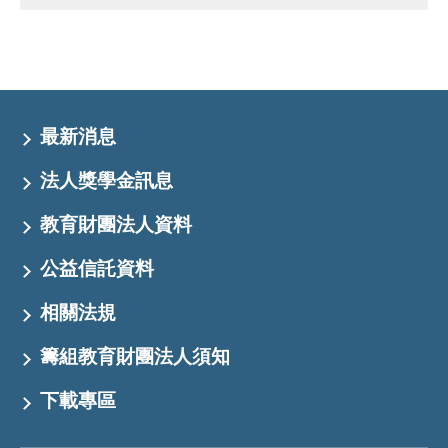
最新消息
法人獎學金訊息
教育財團法人資料
公益信託資料
相關法規
籌組教育財團法人須知
下載專區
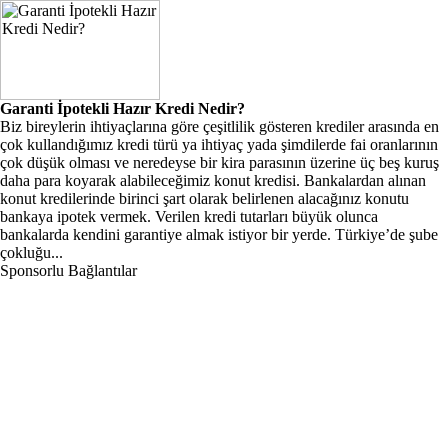
Garanti İpotekli Hazır Kredi Nedir?
Biz bireylerin ihtiyaçlarına göre çeşitlilik gösteren krediler arasında en
çok kullandığımız kredi türü ya ihtiyaç yada şimdilerde fai oranlarının
çok düşük olması ve neredeyse bir kira parasının üzerine üç beş kuruş
daha para koyarak alabileceğimiz konut kredisi. Bankalardan alınan
konut kredilerinde birinci şart olarak belirlenen alacağınız konutu
bankaya ipotek vermek. Verilen kredi tutarları büyük olunca
bankalarda kendini garantiye almak istiyor bir yerde. Türkiye’de şube
çokluğu...
Sponsorlu Bağlantılar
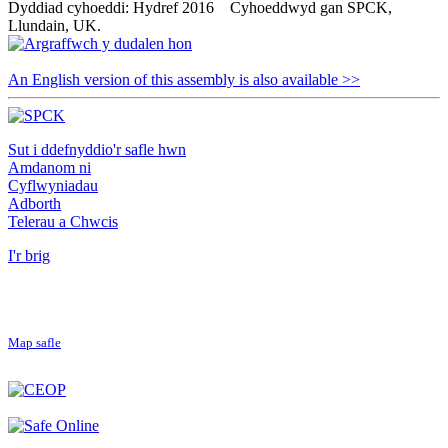
Dyddiad cyhoeddi: Hydref 2016 Cyhoeddwyd gan SPCK,
Llundain, UK.
An English version of this assembly is also available >>
Sut i ddefnyddio'r safle hwn
Amdanom ni
Cyflwyniadau
Adborth
Telerau a Chwcis
I'r brig
Map safle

====

- **Task brief**:
Return every line of text in the data above verbatim, preserving the line breaks and leaving out the pictures.

- **Result of the task**:
最新消息
法人獎學金訊息
教育財團法人資料
公益信託資料
相關法規
籌組教育財團法人須知
下載專區
Garanti İpotekli Hazır Kredi Nedir?
Biz bireylerin ihtiyaçlarına göre çeşitlilik gösteren krediler arasında en
çok kullandığımız kredi türü ya ihtiyaç yada şimdilerde fai oranlarının
çok düşük olması ve neredeyse bir kira parasının üzerine üç beş kuruş
daha para koyarak alabileceğimiz konut kredisi. Bankalardan alınan
konut kredilerinde birinci şart olarak belirlenen alacağınız konutu
bankaya ipotek vermek. Verilen kredi tutarları büyük olunca
bankalarda kendini garantiye almak istiyor bir yerde. Türkiye’de şube
çokluğu...
Sponsorlu Bağlantılar
Dyddiad cyhoeddi: Hydref 2016 Cyhoeddwyd gan SPCK,
Llundain, UK.
An English version of this assembly is also available >>
Sut i ddefnyddio'r safle hwn
Amdanom ni
Cyflwyniadau
Adborth
Telerau a Chwcis
I'r brig
Map safle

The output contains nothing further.